TEXT FOR ANALYSIS section start
• Science Formative Assessment, Volume 2: 50 More Strategies for Linking Assessment, Instruction, and Learning, Oct/2014

Science Formative Assessment, Volume 2: 50 More Strategies for Linking Assessment, Instruction, and Learning, Oct/2014

Author(s) Page D. Keeley
ISBN10 1452270252
ISBN13 9781452270258
Format Paperback
Pages 256
Year Publish 2014 October

Synopsis

This book shows readers how to use assessment to inform instruction and learning in the science classroom. In the bestselling first volume, Page Keeley shared 75 techniques that help K-12 science teachers determine students' understanding of key concepts and design learning opportunities that will deepend students' mastery of content and standards. Volume 2 will present 50 new strategies linked to the Next Generation Science Standards. These flexible assessments can be used with any science curriculum.
TEXT FOR ANALYSIS section end
STORED DATA section start
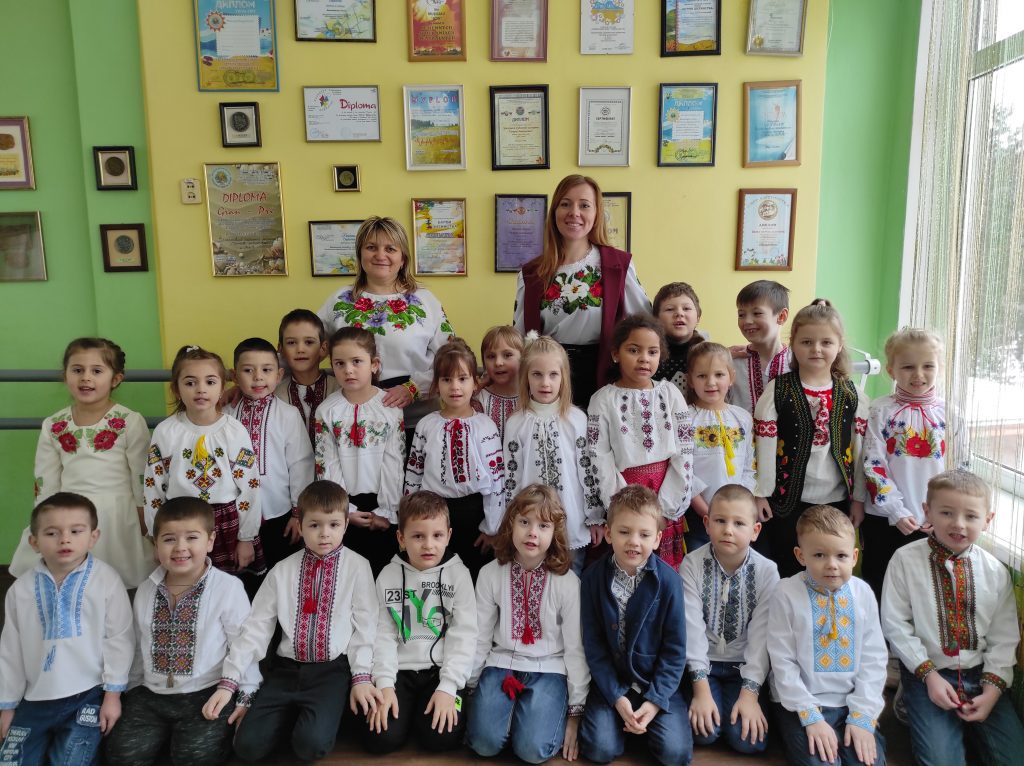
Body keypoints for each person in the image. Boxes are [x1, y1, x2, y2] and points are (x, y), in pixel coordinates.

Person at [203, 480, 380, 762]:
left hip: (331, 671)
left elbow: (366, 627)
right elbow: (256, 629)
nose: (324, 533)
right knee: (247, 748)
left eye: (334, 525)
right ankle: (286, 718)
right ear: (300, 525)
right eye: (314, 525)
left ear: (346, 525)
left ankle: (309, 720)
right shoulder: (282, 570)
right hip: (285, 671)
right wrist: (230, 682)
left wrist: (361, 677)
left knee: (311, 746)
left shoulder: (358, 567)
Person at [881, 470, 1024, 765]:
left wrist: (992, 691)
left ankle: (963, 721)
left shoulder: (995, 572)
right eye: (946, 512)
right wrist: (929, 676)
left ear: (988, 520)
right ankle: (912, 701)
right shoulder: (904, 560)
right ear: (927, 511)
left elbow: (1004, 635)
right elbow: (895, 625)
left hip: (982, 677)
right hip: (927, 675)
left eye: (971, 516)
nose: (958, 524)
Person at [105, 498, 260, 766]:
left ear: (210, 541)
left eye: (192, 537)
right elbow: (138, 646)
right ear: (156, 545)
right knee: (122, 755)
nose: (180, 547)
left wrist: (245, 696)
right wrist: (127, 694)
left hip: (207, 692)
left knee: (194, 757)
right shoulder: (146, 590)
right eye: (168, 539)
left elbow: (244, 645)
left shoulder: (228, 588)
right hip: (151, 695)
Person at [0, 492, 134, 765]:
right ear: (34, 542)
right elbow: (10, 651)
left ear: (93, 537)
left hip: (88, 697)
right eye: (52, 533)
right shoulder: (20, 590)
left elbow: (119, 639)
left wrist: (113, 696)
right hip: (33, 700)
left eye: (75, 531)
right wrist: (7, 705)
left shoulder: (106, 580)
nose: (64, 539)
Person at [9, 337, 153, 587]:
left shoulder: (129, 421)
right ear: (65, 375)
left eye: (96, 371)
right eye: (77, 370)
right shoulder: (54, 424)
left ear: (115, 379)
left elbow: (141, 474)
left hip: (117, 516)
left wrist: (144, 516)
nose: (86, 378)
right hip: (69, 513)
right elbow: (45, 479)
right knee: (66, 578)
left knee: (113, 582)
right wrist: (44, 518)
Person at [466, 485, 589, 764]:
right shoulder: (490, 574)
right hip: (500, 665)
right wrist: (471, 689)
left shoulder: (568, 582)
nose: (532, 533)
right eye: (524, 522)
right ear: (511, 524)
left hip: (549, 669)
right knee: (483, 743)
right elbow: (479, 637)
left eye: (543, 526)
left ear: (555, 532)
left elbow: (575, 649)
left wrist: (575, 713)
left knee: (533, 751)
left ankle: (527, 725)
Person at [754, 301, 869, 577]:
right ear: (793, 344)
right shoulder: (779, 390)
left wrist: (858, 499)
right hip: (787, 502)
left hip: (837, 501)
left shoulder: (851, 394)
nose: (816, 349)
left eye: (826, 342)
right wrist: (761, 493)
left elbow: (860, 451)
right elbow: (764, 447)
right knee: (787, 566)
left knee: (829, 568)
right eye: (807, 342)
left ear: (839, 345)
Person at [514, 174, 650, 407]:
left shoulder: (618, 265)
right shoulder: (532, 273)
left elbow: (646, 324)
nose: (574, 212)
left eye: (584, 205)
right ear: (554, 212)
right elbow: (519, 338)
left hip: (606, 377)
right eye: (565, 204)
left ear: (596, 214)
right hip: (549, 380)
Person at [579, 485, 691, 766]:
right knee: (599, 749)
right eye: (624, 532)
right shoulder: (592, 579)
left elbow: (675, 651)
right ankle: (624, 722)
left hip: (655, 684)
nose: (634, 542)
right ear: (608, 533)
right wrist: (617, 697)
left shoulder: (670, 582)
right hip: (612, 684)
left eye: (644, 534)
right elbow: (594, 647)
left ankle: (642, 722)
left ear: (657, 538)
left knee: (675, 754)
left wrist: (655, 701)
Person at [768, 504, 887, 766]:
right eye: (819, 555)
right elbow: (782, 662)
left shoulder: (863, 593)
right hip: (800, 704)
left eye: (841, 556)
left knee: (868, 762)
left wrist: (862, 715)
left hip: (851, 703)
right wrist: (811, 716)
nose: (832, 565)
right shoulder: (785, 593)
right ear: (801, 555)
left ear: (854, 557)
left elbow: (874, 658)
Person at [362, 491, 477, 754]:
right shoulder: (388, 575)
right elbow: (382, 634)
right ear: (401, 538)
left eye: (437, 535)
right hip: (399, 672)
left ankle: (422, 715)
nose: (428, 545)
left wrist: (449, 687)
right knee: (380, 738)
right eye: (417, 536)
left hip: (439, 672)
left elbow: (464, 635)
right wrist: (384, 684)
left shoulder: (459, 575)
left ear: (448, 535)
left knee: (441, 738)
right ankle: (407, 716)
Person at [317, 216, 455, 434]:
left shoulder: (425, 301)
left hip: (417, 422)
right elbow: (309, 347)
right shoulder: (339, 301)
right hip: (355, 423)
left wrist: (413, 389)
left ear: (403, 258)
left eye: (390, 248)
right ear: (360, 254)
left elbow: (452, 358)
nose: (380, 255)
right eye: (371, 247)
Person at [861, 328, 965, 599]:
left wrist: (942, 513)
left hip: (935, 522)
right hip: (886, 520)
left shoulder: (950, 414)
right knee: (881, 586)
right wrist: (896, 510)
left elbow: (959, 469)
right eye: (908, 367)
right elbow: (873, 464)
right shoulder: (880, 410)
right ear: (891, 371)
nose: (918, 375)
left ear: (940, 368)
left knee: (924, 592)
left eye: (928, 366)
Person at [145, 345, 264, 577]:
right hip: (179, 522)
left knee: (226, 585)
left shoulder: (234, 431)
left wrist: (246, 537)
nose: (201, 389)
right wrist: (155, 535)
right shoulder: (166, 431)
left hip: (225, 524)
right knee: (185, 582)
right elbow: (153, 486)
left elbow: (250, 487)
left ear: (222, 388)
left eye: (210, 382)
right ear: (176, 389)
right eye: (190, 383)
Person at [588, 314, 695, 568]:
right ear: (616, 354)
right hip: (623, 492)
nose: (644, 358)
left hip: (665, 491)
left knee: (662, 570)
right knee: (629, 561)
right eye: (634, 350)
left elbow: (684, 449)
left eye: (652, 352)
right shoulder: (603, 399)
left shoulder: (670, 394)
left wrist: (666, 505)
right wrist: (620, 506)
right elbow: (599, 457)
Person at [680, 484, 778, 755]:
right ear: (707, 524)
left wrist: (750, 695)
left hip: (743, 668)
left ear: (755, 530)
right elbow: (691, 629)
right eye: (720, 521)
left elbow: (762, 637)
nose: (728, 530)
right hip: (704, 666)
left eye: (739, 523)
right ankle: (712, 705)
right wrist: (701, 690)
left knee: (749, 741)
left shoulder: (767, 572)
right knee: (705, 733)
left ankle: (736, 707)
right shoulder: (691, 564)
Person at [405, 339, 505, 580]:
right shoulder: (426, 425)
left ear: (475, 382)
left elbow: (498, 479)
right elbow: (413, 474)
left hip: (475, 516)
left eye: (462, 378)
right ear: (436, 384)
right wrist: (409, 519)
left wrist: (492, 527)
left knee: (473, 575)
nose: (455, 387)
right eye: (446, 379)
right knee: (436, 576)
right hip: (432, 515)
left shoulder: (485, 425)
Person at [503, 335, 603, 575]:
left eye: (553, 375)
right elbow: (510, 478)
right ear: (526, 377)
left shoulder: (576, 419)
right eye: (537, 374)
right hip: (530, 528)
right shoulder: (516, 423)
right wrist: (509, 522)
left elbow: (588, 472)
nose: (545, 383)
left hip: (572, 522)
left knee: (571, 580)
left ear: (563, 377)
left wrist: (595, 517)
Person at [314, 327, 405, 576]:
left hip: (382, 508)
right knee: (347, 576)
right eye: (340, 363)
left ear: (374, 364)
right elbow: (326, 464)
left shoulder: (390, 408)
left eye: (356, 361)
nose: (348, 370)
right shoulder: (326, 411)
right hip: (343, 510)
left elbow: (394, 463)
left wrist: (387, 511)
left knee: (382, 574)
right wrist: (345, 511)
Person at [224, 337, 313, 582]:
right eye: (248, 370)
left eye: (266, 370)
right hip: (233, 514)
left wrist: (298, 514)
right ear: (234, 375)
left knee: (279, 576)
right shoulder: (225, 414)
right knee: (240, 578)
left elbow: (301, 465)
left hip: (278, 513)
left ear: (279, 374)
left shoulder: (288, 415)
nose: (258, 378)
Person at [686, 342, 756, 550]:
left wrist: (742, 504)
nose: (711, 382)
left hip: (738, 514)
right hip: (699, 514)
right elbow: (683, 470)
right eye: (702, 376)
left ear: (731, 377)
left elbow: (749, 465)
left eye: (719, 375)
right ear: (690, 380)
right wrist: (706, 511)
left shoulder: (742, 417)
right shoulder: (685, 418)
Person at [275, 309, 337, 447]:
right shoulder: (275, 395)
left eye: (309, 342)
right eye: (291, 343)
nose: (300, 349)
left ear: (323, 348)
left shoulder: (339, 389)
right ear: (281, 349)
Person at [731, 280, 792, 414]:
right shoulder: (732, 362)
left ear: (781, 316)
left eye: (757, 313)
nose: (747, 321)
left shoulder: (796, 363)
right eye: (741, 315)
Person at [652, 282, 706, 399]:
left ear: (698, 318)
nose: (679, 313)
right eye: (670, 309)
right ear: (656, 319)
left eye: (686, 308)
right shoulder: (649, 354)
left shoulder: (708, 355)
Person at [476, 325, 523, 443]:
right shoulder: (480, 400)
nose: (498, 362)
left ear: (523, 358)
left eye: (507, 355)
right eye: (491, 356)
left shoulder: (532, 397)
STORED DATA section end
_TO DO:_
a) Condense the book listing's paragraph that begins "This book shows readers" into a short bulleted list that keeps its main facts.
b) Summarize the book listing in two sentences.
c) Reproduce the stretch of the book listing from "Author(s) Page D." through "any science curriculum.", with "Paperback" switched to "Hardcover".

_ACTIVITY ANSWERS:_
a)
- The book shows how to use assessment to inform instruction and learning in the science classroom.
- In the bestselling first volume, Page Keeley shared 75 techniques. These help K-12 science teachers determine students' understanding of key concepts and design learning opportunities that build mastery of content and standards.
- Volume 2 presents 50 new strategies linked to the Next Generation Science Standards.
- These flexible assessments can be used with any science curriculum.

b) Science Formative Assessment, Volume 2, by Page D. Keeley, is a 256-page paperback published in October 2014. It shows readers how to use assessment to inform science instruction and learning, and it presents 50 new strategies linked to the Next Generation Science Standards that can be used with any science curriculum.

c)
Author(s) Page D. Keeley
ISBN10 1452270252
ISBN13 9781452270258
Format Hardcover
Pages 256
Year Publish 2014 October

Synopsis

This book shows readers how to use assessment to inform instruction and learning in the science classroom. In the bestselling first volume, Page Keeley shared 75 techniques that help K-12 science teachers determine students' understanding of key concepts and design learning opportunities that will deepend students' mastery of content and standards. Volume 2 will present 50 new strategies linked to the Next Generation Science Standards. These flexible assessments can be used with any science curriculum.